--- Task prompt ---
Start the copy at the line containing "vfov_deg: 43.4" and run it through the last line of the records. Repeat each line exactly; omit pictures.

--- Data provided ---
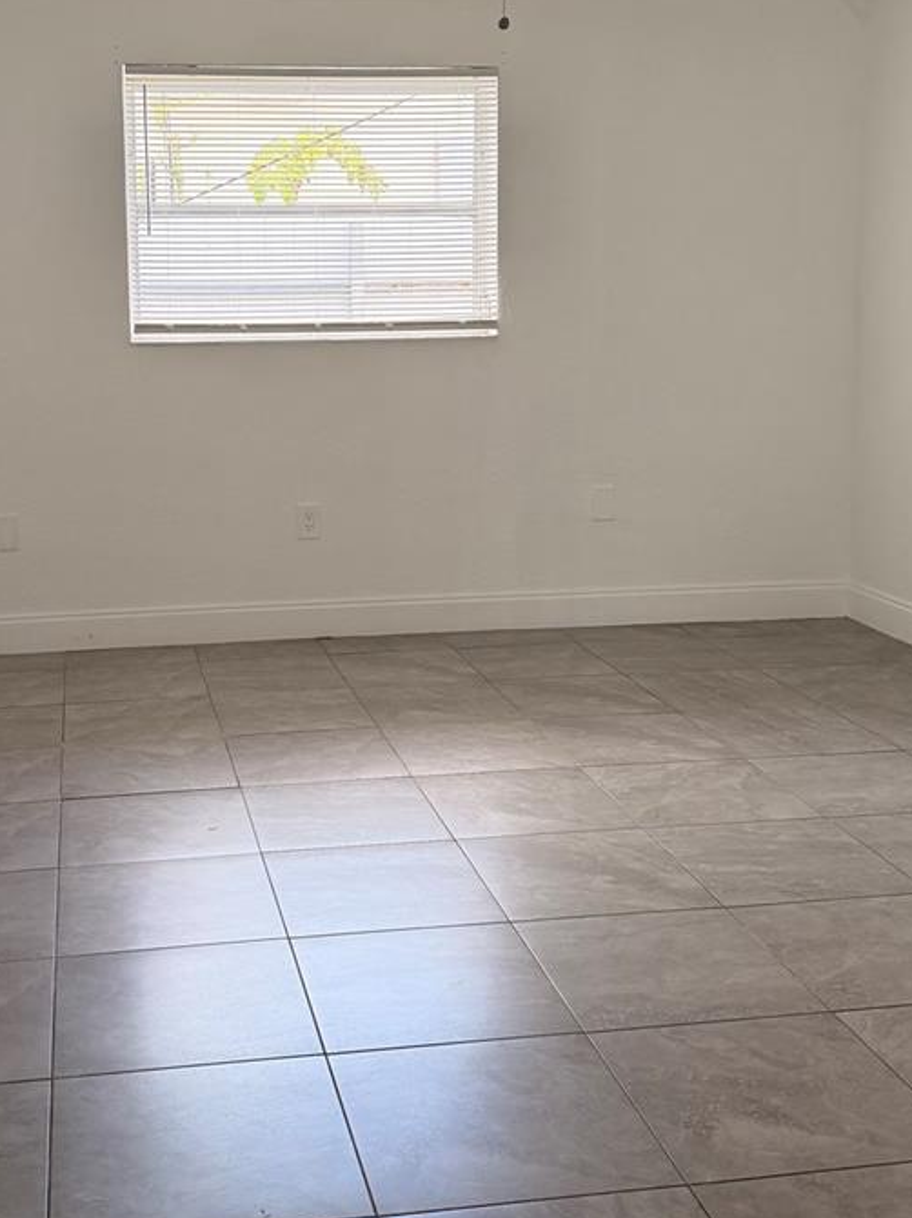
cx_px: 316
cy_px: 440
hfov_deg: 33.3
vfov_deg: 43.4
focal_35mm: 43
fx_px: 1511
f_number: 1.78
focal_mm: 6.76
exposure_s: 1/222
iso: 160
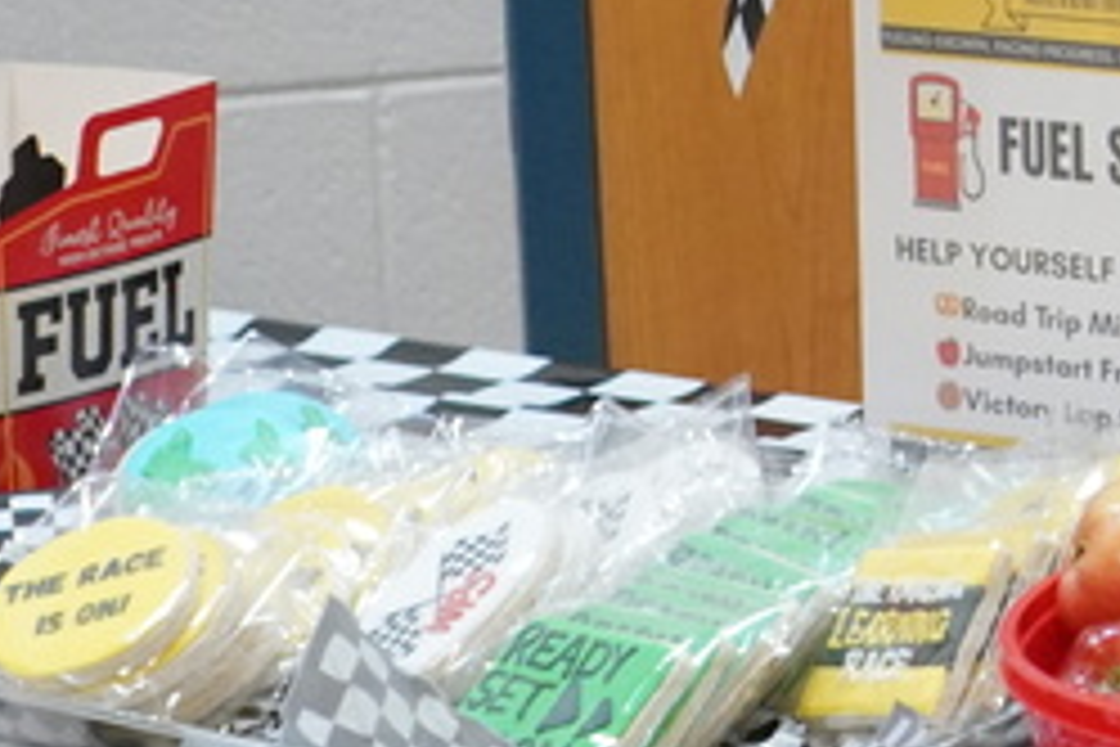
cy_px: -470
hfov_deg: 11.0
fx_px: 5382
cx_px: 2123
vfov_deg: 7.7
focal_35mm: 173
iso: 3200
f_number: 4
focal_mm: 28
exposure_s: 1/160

--- Written response ---
vfov_deg: 43.4
focal_35mm: 43
fx_px: 1511
f_number: 1.78
focal_mm: 6.76
exposure_s: 1/222
iso: 160
cy_px: -470
hfov_deg: 11.0
fx_px: 5382
cx_px: 2123
vfov_deg: 7.7
focal_35mm: 173
iso: 3200
f_number: 4
focal_mm: 28
exposure_s: 1/160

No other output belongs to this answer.